The standard protocols that make the Internet work today originated a couple of decades ago. Back then, the Internet was not as visible as it is now, and security was not built into most protocols from the outset. The ubiquity of the Internet has reversed that trend. For example, not too long after the Web exploded onto the mainstream, secure Web pages (https) became a defacto standard.

There are basically two problems to contend with in an online world: impostors and eavesdroppers. Impostors fraudulently impersonate someone in e-mail messages and newsgroups postings. Eavesdroppers perform the equivalent of a wiretap and read sensitive information that travels through the network, including passwords that can be used to impersonate others. The simplest way to deter impostors is to require identification through an account and password. The simplest way to deter eavesdroppers is to encrypt the information that travels through the wire.

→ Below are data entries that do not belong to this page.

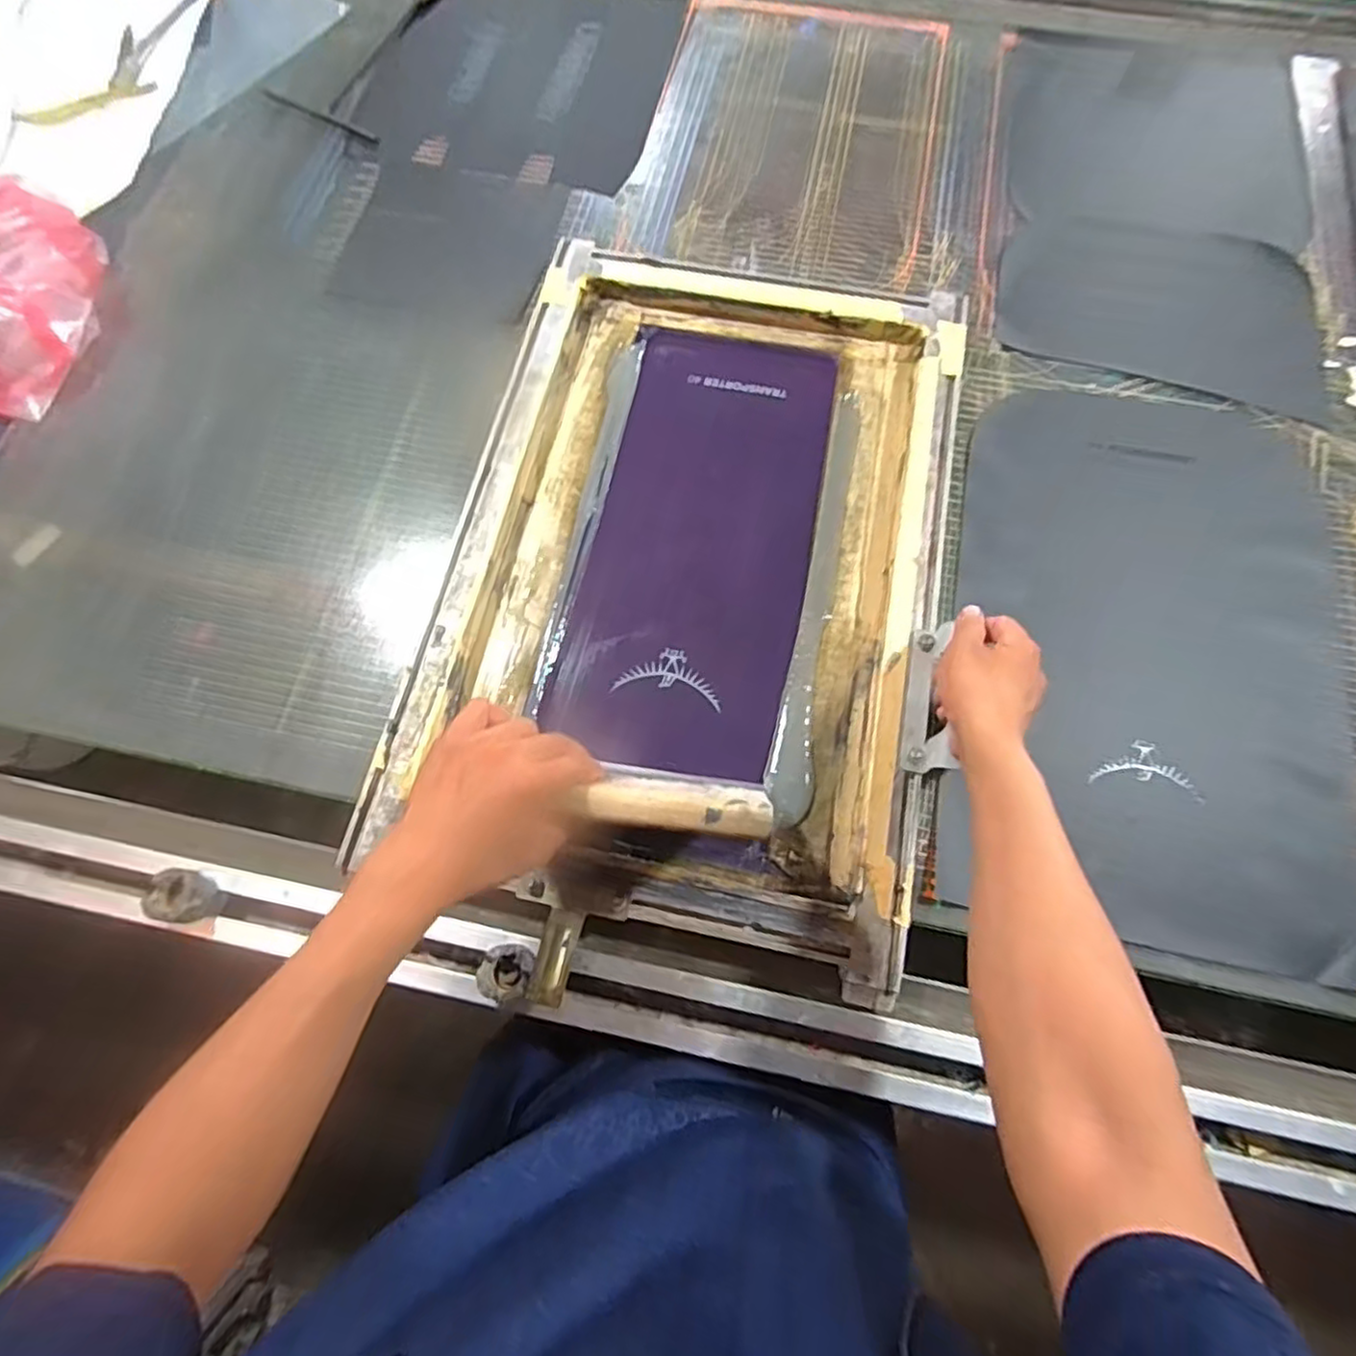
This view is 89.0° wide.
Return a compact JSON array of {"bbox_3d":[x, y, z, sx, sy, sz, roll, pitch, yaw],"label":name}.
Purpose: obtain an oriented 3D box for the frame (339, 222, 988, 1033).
[{"bbox_3d":[0.019,-0.115,0.618,0.424,0.046,0.631,12,72,5],"label":"frame"}]

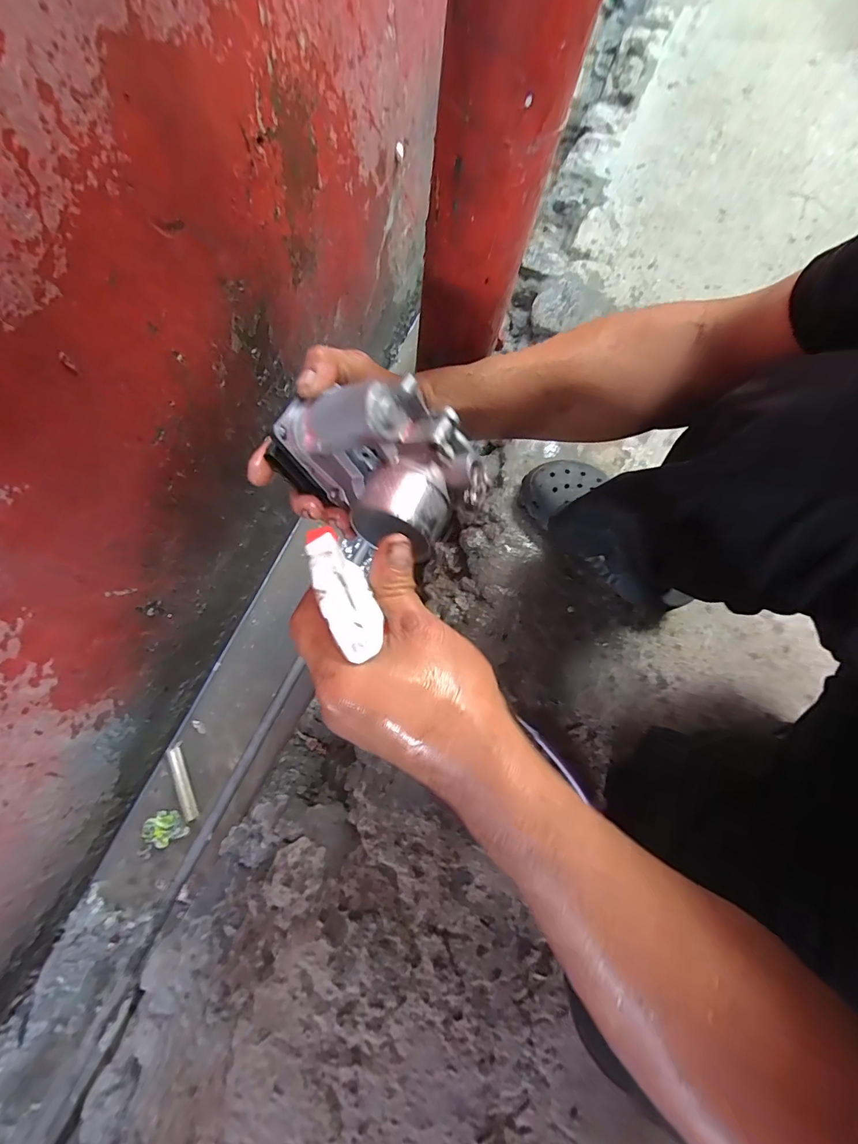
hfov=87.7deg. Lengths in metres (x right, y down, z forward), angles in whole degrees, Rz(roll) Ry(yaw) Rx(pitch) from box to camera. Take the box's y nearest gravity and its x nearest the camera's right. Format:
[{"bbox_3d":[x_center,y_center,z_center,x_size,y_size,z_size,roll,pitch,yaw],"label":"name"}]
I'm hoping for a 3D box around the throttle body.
[{"bbox_3d":[-0.034,-0.078,0.309,0.134,0.078,0.093,38,77,9],"label":"throttle body"}]

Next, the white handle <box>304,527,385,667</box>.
[{"bbox_3d":[-0.044,0.005,0.222,0.022,0.020,0.083,-24,48,-7],"label":"white handle"}]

ITS is moving towards an infrastructure that addresses these problems head-on. Our future e-mail services will support encrypted connections to our POP, IMAP, and SMTP servers. Our SMTP server will require senders to authenticate themselves with their password. You may try these security-enhanced services by turning on Secure Socket Layer (SSL) encryption in your e-mail client and changing the incoming (POP or IMAP) and outgoing (SMTP) server settings to this one setting:

mail.hawaii.edu

Our new Web mail interface also uses the same domain name. Refer to "Access Your E-mail Through the Web" in this issue.

Other services will see a gradual shift in security. Our newsgroup server news.hawaii.edu will require authentication. File transfers via ftp will be replaced by a secure Web interface. Use of UNIX shells (i.e. uhunix) will be provided only upon request and subject to a security process that requires approval for server processes. Logins via telnet will be replaced by SSH or similar technology which encrypts passwords during transmission. Passwords will be required to pass the crack program (i.e. not be guessable). More tips on preventing password theft is available at www.hawaii.edu/infobits/s2000/quickbits.html

As security is increasingly tightened, there may be occasional inconveniences. It is hoped that our gradual approach will make the transition to a secure environment as painless as possible for everyone.